Extract every line from the beginning of the items through the line containing "электромобили для бизнеса", both ends included, and reproduce each one verbatim.

________________________

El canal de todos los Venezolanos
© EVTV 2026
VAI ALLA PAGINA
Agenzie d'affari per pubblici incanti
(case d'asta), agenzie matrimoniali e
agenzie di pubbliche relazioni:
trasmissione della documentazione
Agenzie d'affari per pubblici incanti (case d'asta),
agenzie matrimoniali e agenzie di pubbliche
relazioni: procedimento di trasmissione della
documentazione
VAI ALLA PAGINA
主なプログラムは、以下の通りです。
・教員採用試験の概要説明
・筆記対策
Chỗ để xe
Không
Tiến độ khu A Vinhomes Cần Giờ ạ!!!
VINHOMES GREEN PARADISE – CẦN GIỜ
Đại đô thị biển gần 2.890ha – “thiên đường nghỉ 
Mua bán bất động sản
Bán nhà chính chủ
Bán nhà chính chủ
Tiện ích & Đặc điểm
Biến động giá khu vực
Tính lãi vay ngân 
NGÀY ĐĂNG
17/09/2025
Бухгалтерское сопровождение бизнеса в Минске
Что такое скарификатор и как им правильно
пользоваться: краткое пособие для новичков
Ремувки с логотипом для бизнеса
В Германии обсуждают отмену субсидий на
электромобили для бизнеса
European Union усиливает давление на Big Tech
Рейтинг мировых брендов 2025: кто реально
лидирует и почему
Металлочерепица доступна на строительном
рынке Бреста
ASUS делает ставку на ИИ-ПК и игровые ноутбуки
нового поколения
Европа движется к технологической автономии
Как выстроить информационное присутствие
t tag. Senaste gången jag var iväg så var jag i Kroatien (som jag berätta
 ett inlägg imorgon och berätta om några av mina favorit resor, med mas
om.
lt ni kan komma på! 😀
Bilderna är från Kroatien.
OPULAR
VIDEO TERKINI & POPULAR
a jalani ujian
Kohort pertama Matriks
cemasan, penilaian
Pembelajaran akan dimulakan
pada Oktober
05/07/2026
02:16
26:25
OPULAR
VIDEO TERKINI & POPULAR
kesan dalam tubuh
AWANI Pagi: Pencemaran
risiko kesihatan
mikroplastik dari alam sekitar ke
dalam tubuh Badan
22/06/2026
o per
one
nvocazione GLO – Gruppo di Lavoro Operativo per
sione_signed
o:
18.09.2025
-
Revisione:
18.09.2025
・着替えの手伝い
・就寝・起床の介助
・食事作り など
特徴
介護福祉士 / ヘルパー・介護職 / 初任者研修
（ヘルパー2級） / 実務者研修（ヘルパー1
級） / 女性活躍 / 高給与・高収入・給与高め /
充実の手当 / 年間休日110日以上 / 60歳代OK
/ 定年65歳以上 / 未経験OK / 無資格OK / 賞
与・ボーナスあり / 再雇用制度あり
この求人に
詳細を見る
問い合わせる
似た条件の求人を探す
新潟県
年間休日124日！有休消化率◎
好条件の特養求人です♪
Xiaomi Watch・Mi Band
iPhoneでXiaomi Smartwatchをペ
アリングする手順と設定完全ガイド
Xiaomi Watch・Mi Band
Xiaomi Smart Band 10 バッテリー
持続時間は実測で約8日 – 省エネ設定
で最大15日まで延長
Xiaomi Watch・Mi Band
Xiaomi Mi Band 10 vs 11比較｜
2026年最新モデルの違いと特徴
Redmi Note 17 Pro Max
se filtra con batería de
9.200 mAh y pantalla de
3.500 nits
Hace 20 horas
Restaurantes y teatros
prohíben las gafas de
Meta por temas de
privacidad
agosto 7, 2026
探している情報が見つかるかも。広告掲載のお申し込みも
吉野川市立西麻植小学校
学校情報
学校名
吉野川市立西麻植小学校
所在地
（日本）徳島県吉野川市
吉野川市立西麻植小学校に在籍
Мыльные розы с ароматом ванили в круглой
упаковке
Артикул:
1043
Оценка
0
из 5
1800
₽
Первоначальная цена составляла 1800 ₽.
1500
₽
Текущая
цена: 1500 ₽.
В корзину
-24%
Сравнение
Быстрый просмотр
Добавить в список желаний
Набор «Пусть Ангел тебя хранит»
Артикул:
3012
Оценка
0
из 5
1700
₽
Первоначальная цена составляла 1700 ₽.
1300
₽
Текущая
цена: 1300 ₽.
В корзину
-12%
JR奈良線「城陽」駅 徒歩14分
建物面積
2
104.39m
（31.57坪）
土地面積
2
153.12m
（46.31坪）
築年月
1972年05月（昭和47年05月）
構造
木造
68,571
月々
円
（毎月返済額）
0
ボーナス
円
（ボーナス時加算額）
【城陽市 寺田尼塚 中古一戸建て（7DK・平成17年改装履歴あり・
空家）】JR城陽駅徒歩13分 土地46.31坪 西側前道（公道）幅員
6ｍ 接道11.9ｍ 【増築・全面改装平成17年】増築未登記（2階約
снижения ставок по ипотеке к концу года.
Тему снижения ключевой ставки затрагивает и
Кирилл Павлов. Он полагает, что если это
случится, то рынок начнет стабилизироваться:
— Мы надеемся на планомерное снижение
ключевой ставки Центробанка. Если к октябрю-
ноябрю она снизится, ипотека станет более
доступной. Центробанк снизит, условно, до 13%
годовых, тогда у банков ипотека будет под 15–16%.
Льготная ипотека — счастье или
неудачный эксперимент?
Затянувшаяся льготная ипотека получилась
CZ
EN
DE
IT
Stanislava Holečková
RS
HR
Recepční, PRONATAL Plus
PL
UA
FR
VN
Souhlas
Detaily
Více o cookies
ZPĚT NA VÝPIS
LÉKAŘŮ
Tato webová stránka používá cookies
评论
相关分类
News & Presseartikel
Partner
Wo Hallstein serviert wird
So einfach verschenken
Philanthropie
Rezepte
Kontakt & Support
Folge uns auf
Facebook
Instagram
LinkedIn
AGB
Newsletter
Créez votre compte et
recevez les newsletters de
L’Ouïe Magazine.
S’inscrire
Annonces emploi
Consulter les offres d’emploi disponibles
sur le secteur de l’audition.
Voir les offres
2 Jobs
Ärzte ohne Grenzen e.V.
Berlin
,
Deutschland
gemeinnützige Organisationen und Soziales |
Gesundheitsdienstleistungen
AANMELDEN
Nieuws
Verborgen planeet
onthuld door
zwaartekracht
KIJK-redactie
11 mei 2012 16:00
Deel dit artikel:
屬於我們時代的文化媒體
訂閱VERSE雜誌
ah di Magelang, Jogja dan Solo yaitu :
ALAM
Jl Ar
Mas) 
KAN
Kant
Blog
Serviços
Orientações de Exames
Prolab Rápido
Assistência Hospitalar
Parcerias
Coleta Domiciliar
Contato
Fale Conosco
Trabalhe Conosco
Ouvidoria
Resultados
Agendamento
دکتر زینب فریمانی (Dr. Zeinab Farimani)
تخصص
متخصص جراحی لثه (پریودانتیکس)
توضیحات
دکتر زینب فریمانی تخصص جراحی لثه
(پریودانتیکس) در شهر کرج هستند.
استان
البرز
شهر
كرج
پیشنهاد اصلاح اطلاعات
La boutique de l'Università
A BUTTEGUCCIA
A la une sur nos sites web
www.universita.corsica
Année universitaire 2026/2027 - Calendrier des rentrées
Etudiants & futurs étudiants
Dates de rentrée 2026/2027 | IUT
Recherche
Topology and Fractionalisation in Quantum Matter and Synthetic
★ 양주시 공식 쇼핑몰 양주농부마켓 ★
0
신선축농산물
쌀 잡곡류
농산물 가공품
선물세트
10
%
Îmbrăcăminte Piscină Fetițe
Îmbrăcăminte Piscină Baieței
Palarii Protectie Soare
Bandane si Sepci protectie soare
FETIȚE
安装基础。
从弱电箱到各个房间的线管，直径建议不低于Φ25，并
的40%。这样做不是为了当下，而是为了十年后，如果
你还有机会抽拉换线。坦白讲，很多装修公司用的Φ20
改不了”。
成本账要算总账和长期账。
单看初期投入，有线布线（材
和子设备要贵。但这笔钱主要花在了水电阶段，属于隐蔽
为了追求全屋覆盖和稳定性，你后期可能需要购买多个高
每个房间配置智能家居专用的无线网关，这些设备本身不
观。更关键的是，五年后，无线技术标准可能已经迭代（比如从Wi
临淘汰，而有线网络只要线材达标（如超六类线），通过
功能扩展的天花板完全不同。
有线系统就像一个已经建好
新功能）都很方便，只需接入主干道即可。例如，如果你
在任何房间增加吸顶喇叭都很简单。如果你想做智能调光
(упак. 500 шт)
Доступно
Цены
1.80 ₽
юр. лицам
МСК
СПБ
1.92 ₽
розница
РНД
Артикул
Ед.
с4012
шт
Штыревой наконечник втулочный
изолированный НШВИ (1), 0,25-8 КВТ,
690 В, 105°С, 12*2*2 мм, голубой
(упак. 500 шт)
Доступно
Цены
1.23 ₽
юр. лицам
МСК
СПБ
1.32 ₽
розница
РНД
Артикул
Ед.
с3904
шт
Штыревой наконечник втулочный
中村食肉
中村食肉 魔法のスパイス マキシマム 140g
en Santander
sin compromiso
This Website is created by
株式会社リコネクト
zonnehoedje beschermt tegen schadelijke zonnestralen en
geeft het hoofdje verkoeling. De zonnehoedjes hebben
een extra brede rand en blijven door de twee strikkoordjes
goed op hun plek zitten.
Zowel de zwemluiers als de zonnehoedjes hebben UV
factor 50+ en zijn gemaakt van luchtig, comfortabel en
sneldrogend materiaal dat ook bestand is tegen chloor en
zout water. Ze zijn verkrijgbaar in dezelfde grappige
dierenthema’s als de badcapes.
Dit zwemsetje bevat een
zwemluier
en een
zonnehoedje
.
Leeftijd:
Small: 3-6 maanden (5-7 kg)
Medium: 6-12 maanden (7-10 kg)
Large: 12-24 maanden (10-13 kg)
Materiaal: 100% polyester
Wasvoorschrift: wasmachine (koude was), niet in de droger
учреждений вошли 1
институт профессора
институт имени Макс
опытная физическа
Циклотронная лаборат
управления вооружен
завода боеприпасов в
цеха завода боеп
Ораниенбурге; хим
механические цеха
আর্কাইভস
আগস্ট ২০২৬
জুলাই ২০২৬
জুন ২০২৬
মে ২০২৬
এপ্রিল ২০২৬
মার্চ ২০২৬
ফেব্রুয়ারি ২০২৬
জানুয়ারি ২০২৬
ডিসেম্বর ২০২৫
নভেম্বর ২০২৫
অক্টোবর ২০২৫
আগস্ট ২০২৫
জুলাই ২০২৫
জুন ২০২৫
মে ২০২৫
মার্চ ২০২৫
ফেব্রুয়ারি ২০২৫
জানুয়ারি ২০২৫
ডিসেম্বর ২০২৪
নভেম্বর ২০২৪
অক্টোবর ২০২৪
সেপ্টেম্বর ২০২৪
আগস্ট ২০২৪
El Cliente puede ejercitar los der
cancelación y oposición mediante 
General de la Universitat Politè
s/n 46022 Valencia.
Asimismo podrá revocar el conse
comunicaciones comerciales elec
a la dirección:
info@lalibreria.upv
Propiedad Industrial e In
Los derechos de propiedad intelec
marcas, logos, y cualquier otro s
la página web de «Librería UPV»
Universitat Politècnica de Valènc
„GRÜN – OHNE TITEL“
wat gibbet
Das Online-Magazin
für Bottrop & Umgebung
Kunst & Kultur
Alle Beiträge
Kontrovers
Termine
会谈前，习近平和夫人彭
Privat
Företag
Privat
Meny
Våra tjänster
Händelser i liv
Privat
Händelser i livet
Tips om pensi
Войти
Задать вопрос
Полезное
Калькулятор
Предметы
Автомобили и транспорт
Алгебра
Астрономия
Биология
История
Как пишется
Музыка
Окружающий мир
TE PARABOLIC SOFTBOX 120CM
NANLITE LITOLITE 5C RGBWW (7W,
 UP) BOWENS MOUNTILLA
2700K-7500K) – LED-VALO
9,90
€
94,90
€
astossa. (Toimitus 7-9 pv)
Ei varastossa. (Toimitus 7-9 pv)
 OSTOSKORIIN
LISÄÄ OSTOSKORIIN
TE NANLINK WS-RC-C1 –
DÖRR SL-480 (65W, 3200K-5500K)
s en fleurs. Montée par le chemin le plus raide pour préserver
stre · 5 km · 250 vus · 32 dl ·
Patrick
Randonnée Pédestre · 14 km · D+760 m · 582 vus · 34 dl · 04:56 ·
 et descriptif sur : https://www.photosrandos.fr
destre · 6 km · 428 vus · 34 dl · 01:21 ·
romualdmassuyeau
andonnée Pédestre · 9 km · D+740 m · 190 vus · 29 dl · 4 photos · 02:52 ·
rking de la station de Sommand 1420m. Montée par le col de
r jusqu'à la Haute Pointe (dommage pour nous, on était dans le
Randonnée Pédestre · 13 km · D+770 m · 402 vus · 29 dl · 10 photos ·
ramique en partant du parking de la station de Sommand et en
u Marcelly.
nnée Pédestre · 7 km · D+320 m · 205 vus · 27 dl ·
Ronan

________________________

_Exercise result:_
El canal de todos los Venezolanos
© EVTV 2026
VAI ALLA PAGINA
Agenzie d'affari per pubblici incanti
(case d'asta), agenzie matrimoniali e
agenzie di pubbliche relazioni:
trasmissione della documentazione
Agenzie d'affari per pubblici incanti (case d'asta),
agenzie matrimoniali e agenzie di pubbliche
relazioni: procedimento di trasmissione della
documentazione
VAI ALLA PAGINA
主なプログラムは、以下の通りです。
・教員採用試験の概要説明
・筆記対策
Chỗ để xe
Không
Tiến độ khu A Vinhomes Cần Giờ ạ!!!
VINHOMES GREEN PARADISE – CẦN GIỜ
Đại đô thị biển gần 2.890ha – “thiên đường nghỉ 
Mua bán bất động sản
Bán nhà chính chủ
Bán nhà chính chủ
Tiện ích & Đặc điểm
Biến động giá khu vực
Tính lãi vay ngân 
NGÀY ĐĂNG
17/09/2025
Бухгалтерское сопровождение бизнеса в Минске
Что такое скарификатор и как им правильно
пользоваться: краткое пособие для новичков
Ремувки с логотипом для бизнеса
В Германии обсуждают отмену субсидий на
электромобили для бизнеса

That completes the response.